ASSIGNED TASK A - From the article on pets and the Renters' Rights Act, write out the passage between "Following the Act's" and "after 42 days.", inclusive.
ASSIGNED TASK B - In the article on pets and the Renters' Rights Act, shorten the paragraph beginning "Shelter has been one of the strongest advocates" while keeping its main facts.
ASSIGNED TASK C - Write the next part of the article on pets and the Renters' Rights Act, picking up after its final sentence.

PASSAGE PROVIDED -
____________________

By Alvaro Abreu · May 2026 · 14 min read
The Renters' Rights Act 2026 transformed the relationship between pet-owning tenants and landlords across England. But the legislation itself is dense, and the practical implications are not always obvious. Here is what housing charities, landlord associations, solicitors, and letting agents are actually saying about the new rules, and how it shapes the advice in our guide.
We have drawn on public statements, published research, and guidance documents from Shelter, the National Residential Landlords Association (NRLA), Citizens Advice, the PDSA, and several housing law firms. This article synthesises the expert consensus and identifies the areas where opinions diverge.
Shelter has been one of the strongest advocates for the pet provisions in the Renters' Rights Act. Their research, published in late 2025, found that over half of private renters in England had either been refused permission to keep a pet or had not even asked because they assumed the answer would be no. The charity described the pre-2026 landscape as one where millions of tenants were effectively forced to choose between their home and their pet.
Following the Act's passage, Shelter published detailed guidance for tenants on the new process. Their core advice aligns closely with what we cover in the guide: submit a formal written request, include evidence of the pet's suitability, offer a pet deposit and insurance, and do not move the pet in until you have written consent or deemed consent after 42 days.

____________________

MATERIAL SHOWN -
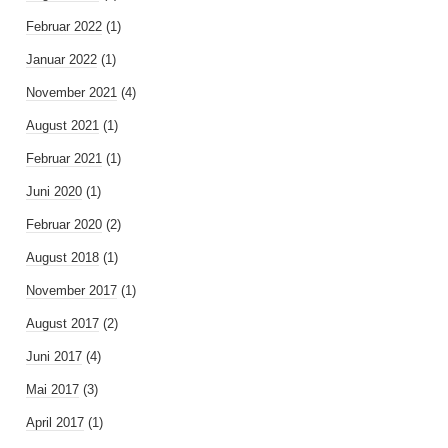
Februar 2022
(1)
Januar 2022
(1)
November 2021
(4)
August 2021
(1)
Februar 2021
(1)
Juni 2020
(1)
Februar 2020
(2)
August 2018
(1)
November 2017
(1)
August 2017
(2)
Juni 2017
(4)
Mai 2017
(3)
April 2017
(1)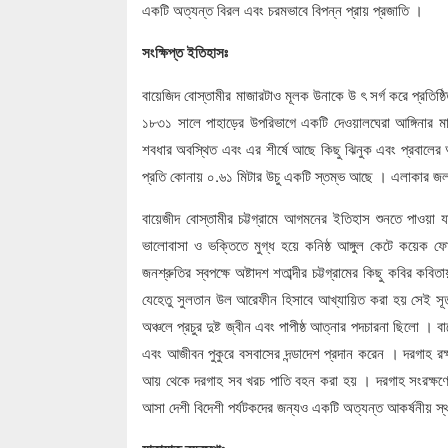
একটি অত্যন্ত বিরল এবং চরমভাবে বিপন্ন প্রায় প্রজাতি ।
সংক্ষিপ্ত ইতিহাসঃ
বায়েজিদ বোস্তামীর মাজারটাও মূলক উনাকে উ ৎ সর্গ করে প্রতিষ
১৮৩১ সালে পাহাড়ের উপরিভাগে একটি দেওয়ালঘেরা আঙ্গিনার মাঝ
শবধার অবস্থিত এবং এর শীর্ষে আছে কিছু ঝিনুক এবং প্রবালের আস
প্রতি কোনায় ০.৬১ মিটার উচু একটি স্তম্ভ আছে । এলাকার জলশ
বায়েজীদ বোস্তামীর চট্টগ্রামে আগমনের ইতিহাস শুনতে পাওয়া 
ভালোবাসা ও ভক্তিতে মুগ্ধ হয়ে কনিষ্ঠ আঙ্গুল কেটে কয়েক 
জনশ্রুতির স্বপক্ষে অষ্টাদশ শতাব্দীর চট্টগ্রামের কিছু কবির
যেহেতু সুলতান উল আরেফীন হিসাবে আখ্যায়িত করা হয় সেই স
অঞ্চলে প্রচুর দুষ্ট জ্বীন এবং পাপীষ্ঠ আত্নার পদচারনা ছিলো 
এবং আজীবন পুকুরে বসবাসের দন্ডাদেশ প্রদান করেন । দরগাহ রক্
আয় থেকে দরগাহ সব খরচ পাতি বহন করা হয় । দরগাহ সংরক্ষণের ভার চ
আসা দেশী বিদেশী পর্যটকদের জন্যও একটি অত্যন্ত আকর্ষনীয় স্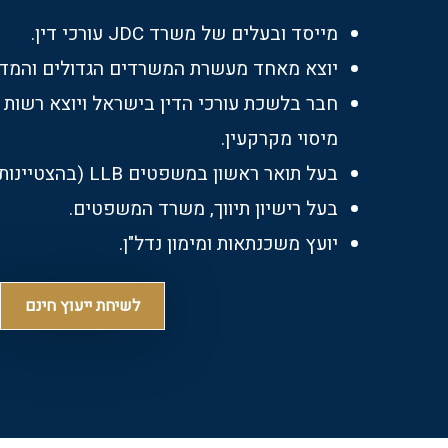
מייסד ובעלים של משרד JDC עורכי דין.
יוצא מאחד מעשרת המשרדים הגדולים והמדו
חבר בלשכת עורכי הדין בישראל ויוצא רשות
מיסוי מקרקעין.
בעל תואר ראשון במשפטים LLB (בהצטיינות).
בעל רישיון תיווך, משרד המשפטים.
יועץ משכנתאות ומימון נדל"ן.
לשיחת ייעוץ חינם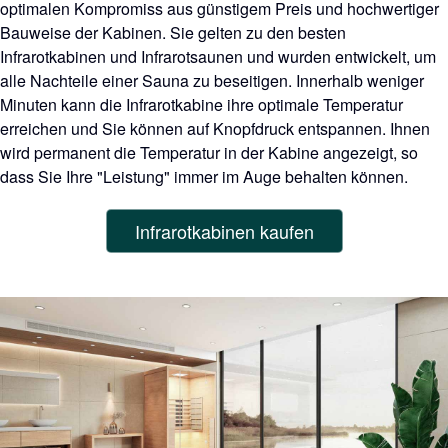
optimalen Kompromiss aus günstigem Preis und hochwertiger
Bauweise der Kabinen. Sie gelten zu den besten
Infrarotkabinen und Infrarotsaunen und wurden entwickelt, um
alle Nachteile einer Sauna zu beseitigen. Innerhalb weniger
Minuten kann die Infrarotkabine ihre optimale Temperatur
erreichen und Sie können auf Knopfdruck entspannen. Ihnen
wird permanent die Temperatur in der Kabine angezeigt, so
dass Sie Ihre "Leistung" immer im Auge behalten können.
Infrarotkabinen kaufen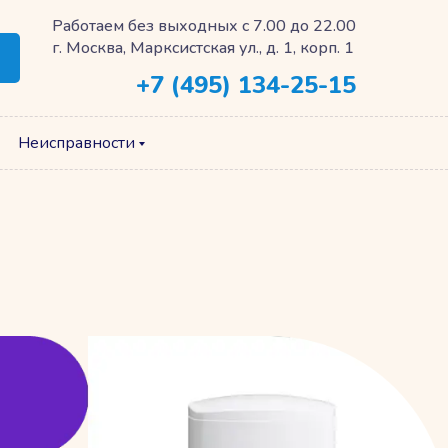
Работаем без выходных с 7.00 до 22.00
г. Москва, Марксистская ул., д. 1, корп. 1
+7 (495) 134-25-15
Неисправности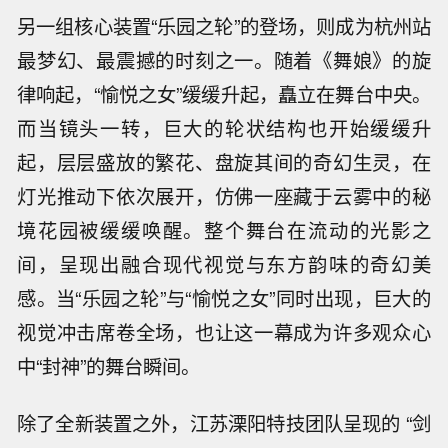
另一组核心装置“乐园之轮”的登场，则成为杭州站
最梦幻、最震撼的时刻之一。随着《舞娘》的旋
律响起，“愉悦之女”缓缓升起，矗立在舞台中央。
而当镜头一转，巨大的轮状结构也开始缓缓升
起，层层盛放的繁花、盘旋其间的奇幻生灵，在
灯光推动下依次展开，仿佛一座藏于云雾中的秘
境花园被缓缓唤醒。整个舞台在流动的光影之
间，呈现出融合现代视觉与东方韵味的奇幻美
感。当“乐园之轮”与“愉悦之女”同时出现，巨大的
视觉冲击席卷全场，也让这一幕成为许多观众心
中“封神”的舞台瞬间。
除了全新装置之外，江苏溧阳特技团队呈现的 “剑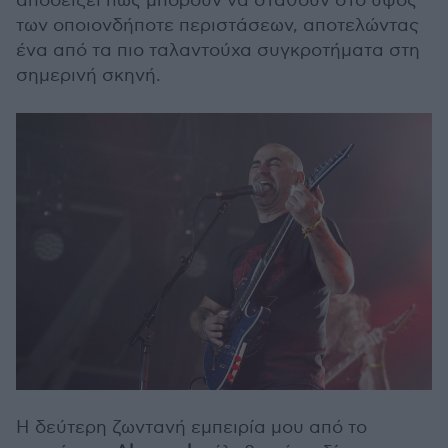
αποδείξει πως μπορούν να σταθούν στο ύψος
των οποιονδήποτε περιστάσεων, αποτελώντας
ένα από τα πιο ταλαντούχα συγκροτήματα στη
σημερινή σκηνή.
Η δεύτερη ζωντανή εμπειρία μου από το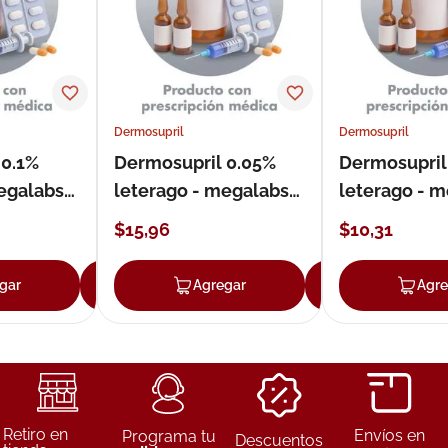
Dermosupril
Dermosupril
 0.1%
Dermosupril 0.05%
Dermosupril
egalabs
leterago - megalabs
leterago - 
emulsión
en espuma
$
15
,
96
$
10
,
31
gar
Agregar
Agregar
Agregar
Agre
Retiro en
Envíos en
Programa tu
Descuentos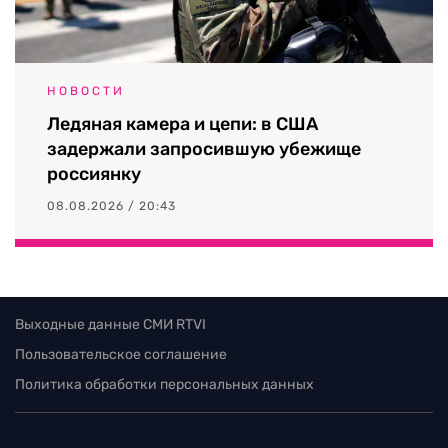
НОВОСТИ
Ледяная камера и цепи: в США
задержали запросившую убежище
россиянку
08.08.2026 / 20:43
Выходные данные СМИ RTVI
Пользовательское соглашение
Политика обработки персональных данных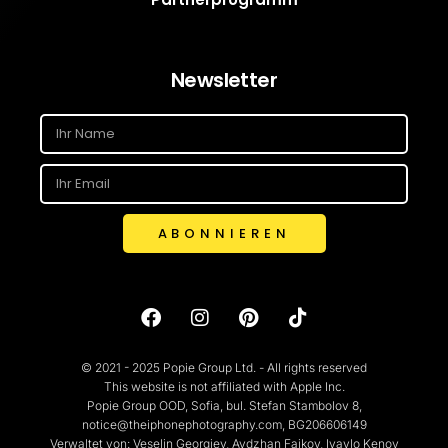
Newsletter
ABONNIEREN
© 2021 - 2025 Popie Group Ltd. - All rights reserved
This website is not affiliated with Apple Inc.
Popie Group OOD, Sofia, bul. Stefan Stambolov 8,
notice@theiphonephotography.com, BG206606149
Verwaltet von: Veselin Georgiev, Aydzhan Faikov, Ivaylo Kenov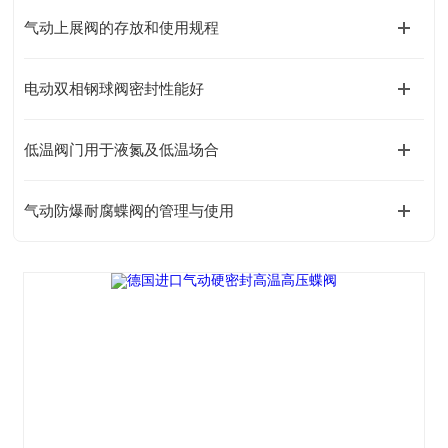
气动上展阀的存放和使用规程
电动双相钢球阀密封性能好
低温阀门用于液氮及低温场合
气动防爆耐腐蝶阀的管理与使用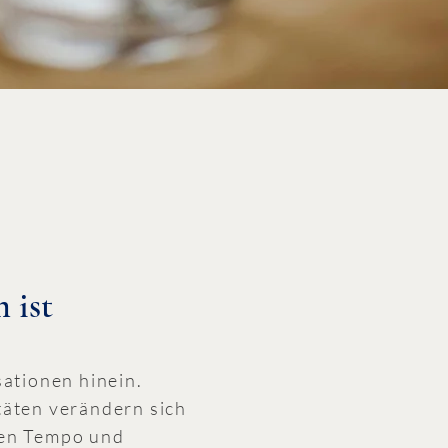
 ist
ationen hinein.
äten verändern sich
msen Tempo und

____________________

WRITTEN REPLY A -
Following the Act's passage, Shelter published detailed guidance for tenants on the new process. Their core advice aligns closely with what we cover in the guide: submit a formal written request, include evidence of the pet's suitability, offer a pet deposit and insurance, and do not move the pet in until you have written consent or deemed consent after 42 days.

WRITTEN REPLY B - Shelter strongly backed the Act's pet provisions. Its late-2025 research found that over half of private renters in England had been refused permission to keep a pet or had not asked, assuming they would be refused. The charity said that before 2026, millions of tenants were effectively forced to choose between their home and their pet.

WRITTEN REPLY C -
Citizens Advice echoes this approach but adds an important practical note: keep every piece of correspondence. Their advisors report that the most common problem in the early months of the new rules has been tenants who made verbal requests, received verbal approvals, and then found themselves in disputes when the landlord later changed their mind. Without a paper trail, Citizens Advice is limited in what it can do to help.
Both organisations emphasise that the new rules do not create an absolute right to keep a pet. Landlords can still refuse, but they must have a reasonable ground for doing so and must put it in writing. The shift is from a presumption of refusal to a presumption of consent, with the burden on the landlord to justify any objection.
The NRLA's position on the pet provisions has been cautiously supportive, though with significant caveats. The association has publicly stated that responsible pet ownership should not be a barrier to renting, but it has also pressed for clear rules around damage liability, deposit protection, and the grounds for reasonable refusal.
The NRLA's primary concern is property damage. Their 2025 survey of members found that 45% of landlords who had previously allowed pets reported some level of pet-related damage at the end of the tenancy. The most common issues were carpet staining, scratched door frames, and garden damage. The average cost of pet-related repairs cited was approximately £800, though this figure is disputed by tenant advocacy groups who argue it includes normal wear and tear.
The association's guidance to its members is pragmatic: if you are going to consent, attach reasonable conditions. A pet deposit of £200-£500, a requirement for pet damage insurance, and a clause about professional cleaning at the end of the tenancy are all considered reasonable. The NRLA also advises landlords to request a Pet CV and to meet the animal before giving final consent.
This is actually good news for well-prepared tenants. If you walk into the process with a Pet CV, an offer of a deposit, and proof of insurance, you are giving the landlord exactly what their own association tells them to ask for. You are removing objections before they arise.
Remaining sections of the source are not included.